Elsewhere, the fascinating “A Compassionate Spy” from the legendary “Life Itself” director Steve James offers a different kind of look at US during wartime, by charting the true account of an enthralling World-War II-era spy story that this critic knew little about. The infiltrator in question is Ted Hall, a physicist who was recruited to work on the top-secret Manhattan Project at the age of 16, while he was still a prodigious junior at Harvard. The infamous task of the group was to build the first nuclear bomb in the world, before the Germans developed their own. Despite his young age however, Ted knew that such a powerful possession in US hands would be catastrophic. In fact, it would perhaps spiral a post-World-War II US into fascism. A socialist and a Soviet sympathizer unaware of Stalin’s horrors, Hall tried to front a conversation about his worries among the project’s top scientists, who collectively wrote an opposing letter to President Truman, one he never received. In turn, Hall then passed on some top-secret elements of his work to the Soviets, the same kind of information that would send Julius and Ethen Rosenberg to the electric chair in 1953. But Hall in turn was never prosecuted.
Through never-before-seen archival footage (including of Hall, filmed in the ‘90s, shortly before his passing), interviews with Hall’s widow and daughters, as well as various authors and journalists in relevant fields, James constructs a fascinating account of a real-life espionage and investigates with a keen eye why Hall was never arrested for his crime.
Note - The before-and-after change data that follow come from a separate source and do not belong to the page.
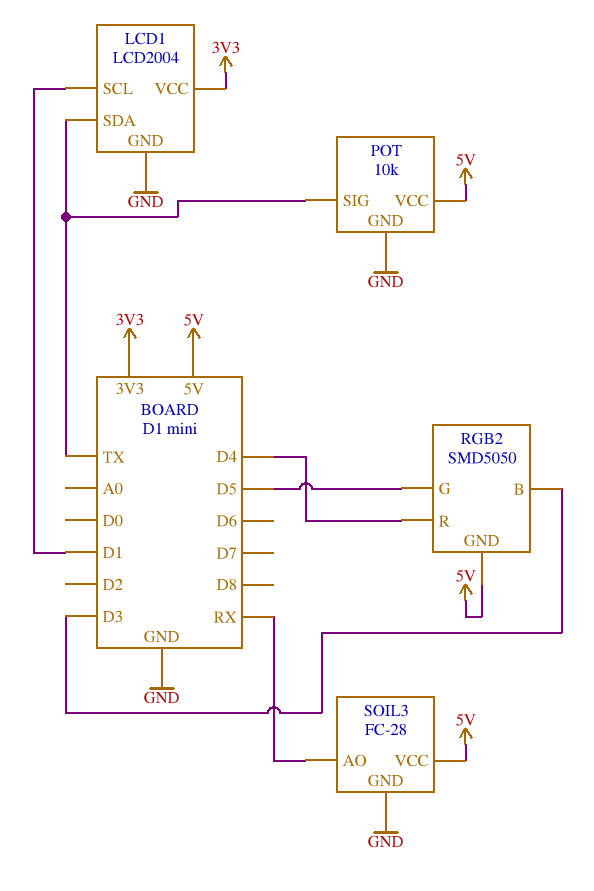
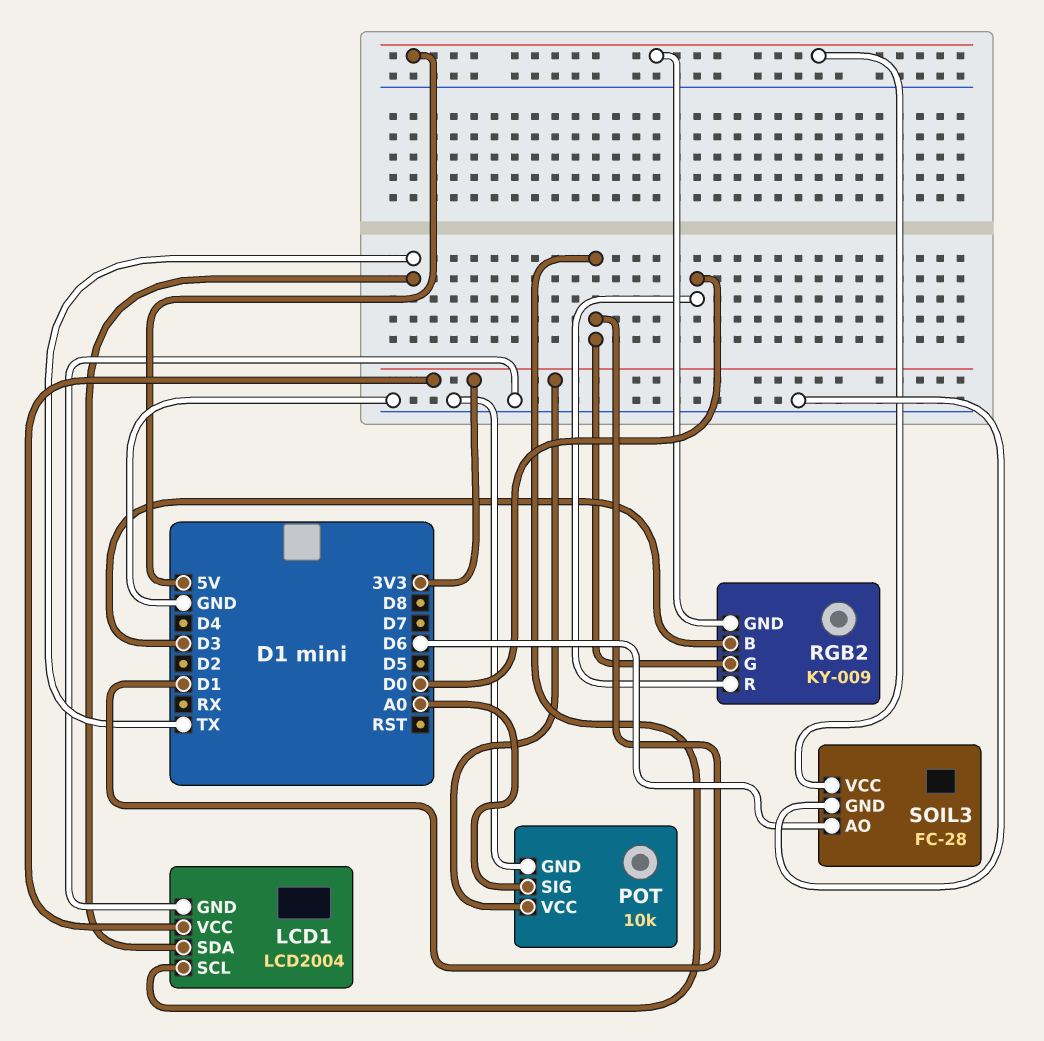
POT pin SIG: TX -> A0
POT pin VCC: 5V -> 3V3
RGB2: SMD5050 -> KY-009
RGB2 pin G: D5 -> D1
RGB2 pin R: D4 -> D0
SOIL3 pin AO: RX -> D6

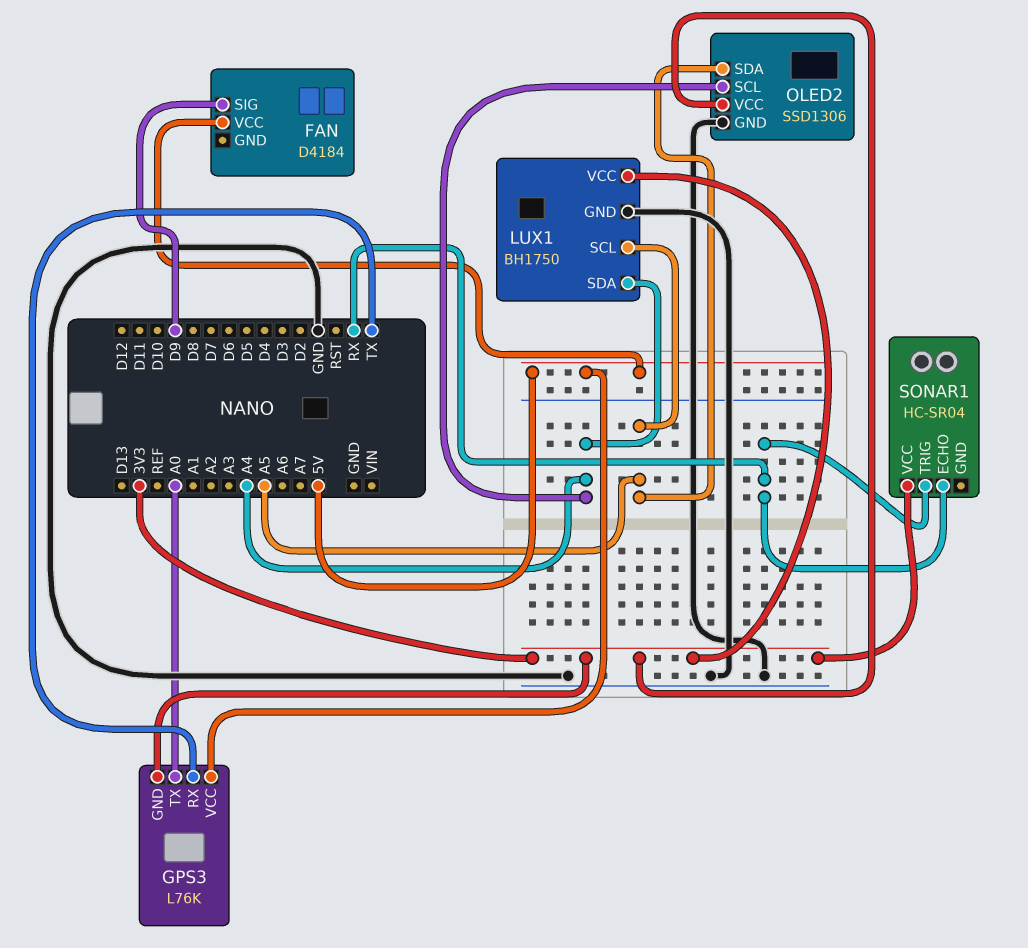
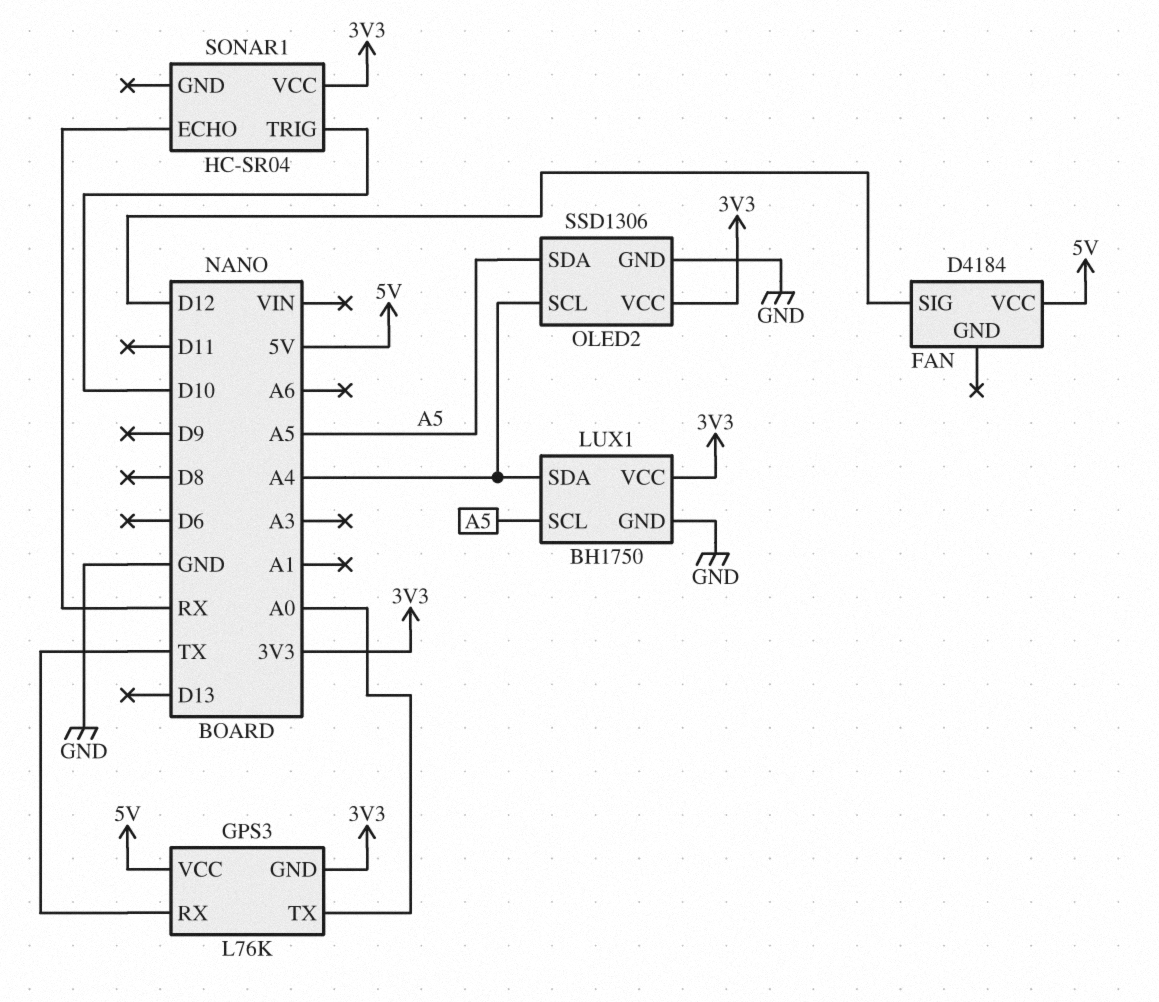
FAN pin SIG: D9 -> D12
SONAR1 pin TRIG: RX -> D10

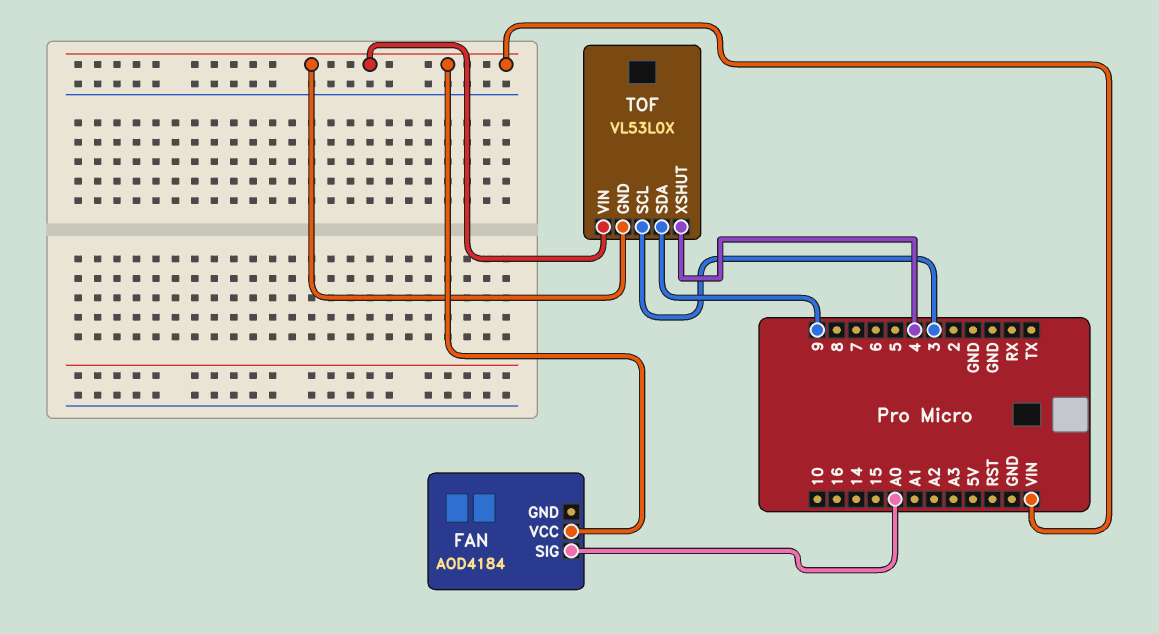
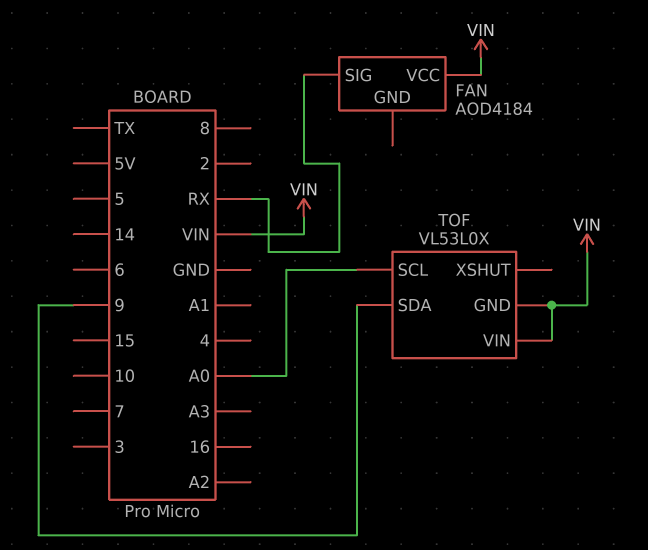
FAN pin SIG: A0 -> RX
TOF pin SCL: 3 -> A0
TOF pin XSHUT: 4 -> none

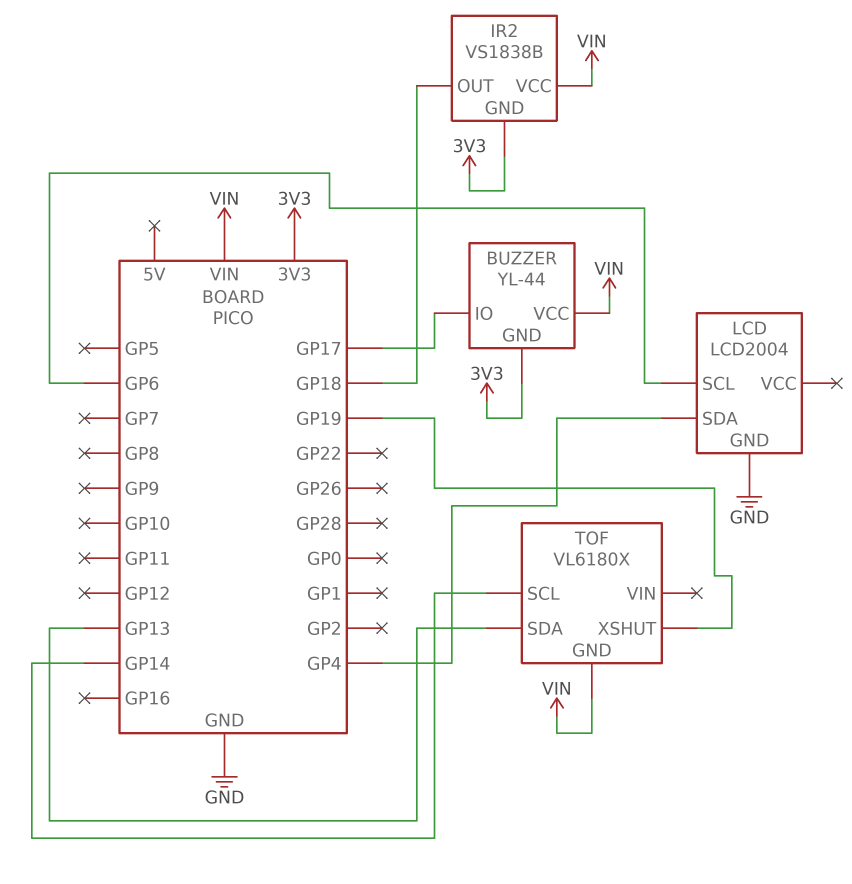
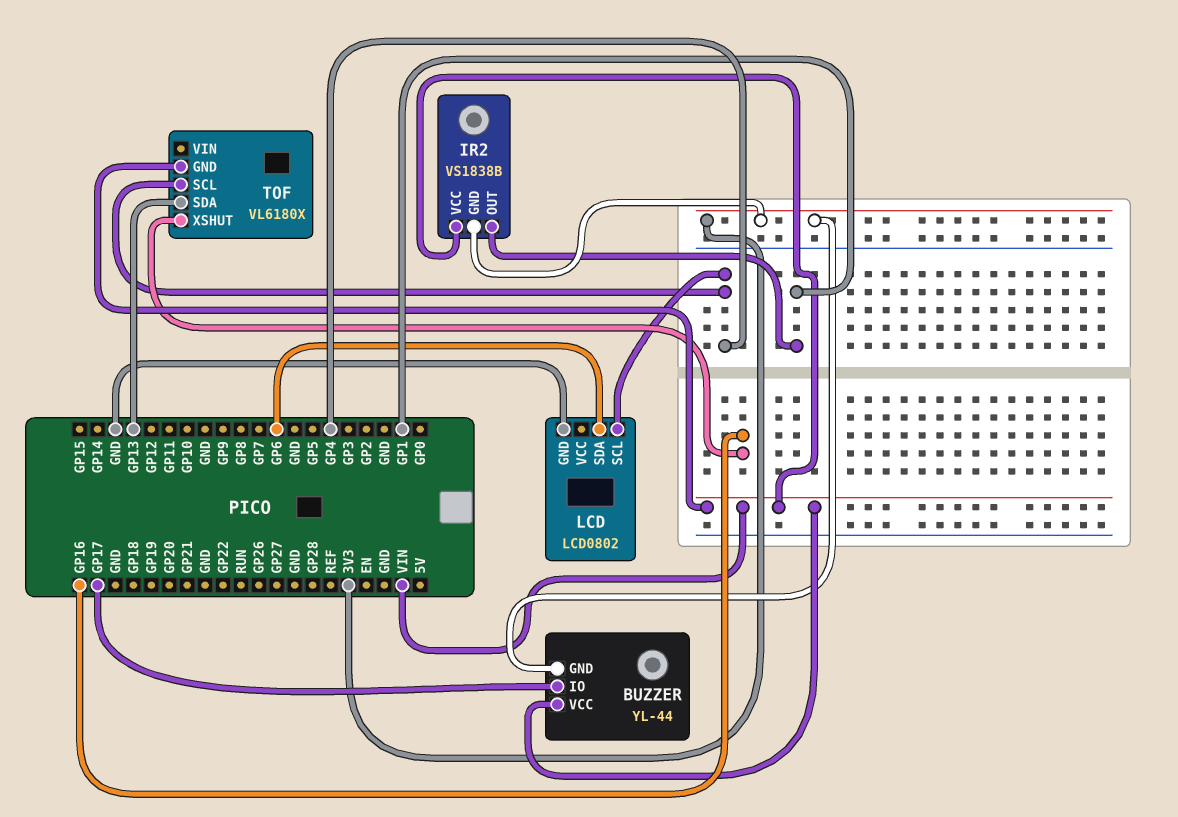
IR2 pin OUT: GP18 -> GP1
LCD: LCD2004 -> LCD0802
LCD pin SCL: GP6 -> GP4
LCD pin SDA: GP4 -> GP6
TOF pin SCL: GP14 -> GP4
TOF pin XSHUT: GP19 -> GP16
The heart and soul of his tale is a love story that grows on the University of Chicago campus in the ‘40s after the war. At the time, Ted was a doctoral candidate; his future wife Joan, an undergrad with simpatico views on music and politics. For a while, it was a love triangle between Joan, Ted and his best friend Saville “Savy” Sax, a romantic period which James approaches with a bohemian Godardian sensibility. But it was Joan and Ted that were destined to be together in the end. Before popping the question, Ted insisted on sharing his espionage secret with his future wife, in case that would be a deal breaker for the young woman. But the couple got married and kept their secret through a five-decade-long marriage.
Regrettably, James goes the reenactment route to chart the life and times of Savy and the Halls, recruiting dramatic actors to portray these real-life personas. In their quieter moments, when the focus is on the romance—from the Halls lying on the floors of a campus chamber to listening to their favorite Mozart sonata—the reenactments more or less work, giving the audience a little taste of what these youngsters were like as they were keeping a potentially fatal secret from a government hostile to their kind. But when James works in dialogue lines, the effect is sadly amateurish, with actors who are incapable of selling the drama and tension in their equally clumsy costuming. The most glaringly unfortunate reenactment happens when the Halls, harboring secrets of their own, drive by the Sing Sing Prison where the Rosenbergs were to be executed that day. You can’t unsee the visual and tonal inelegance this scene offers.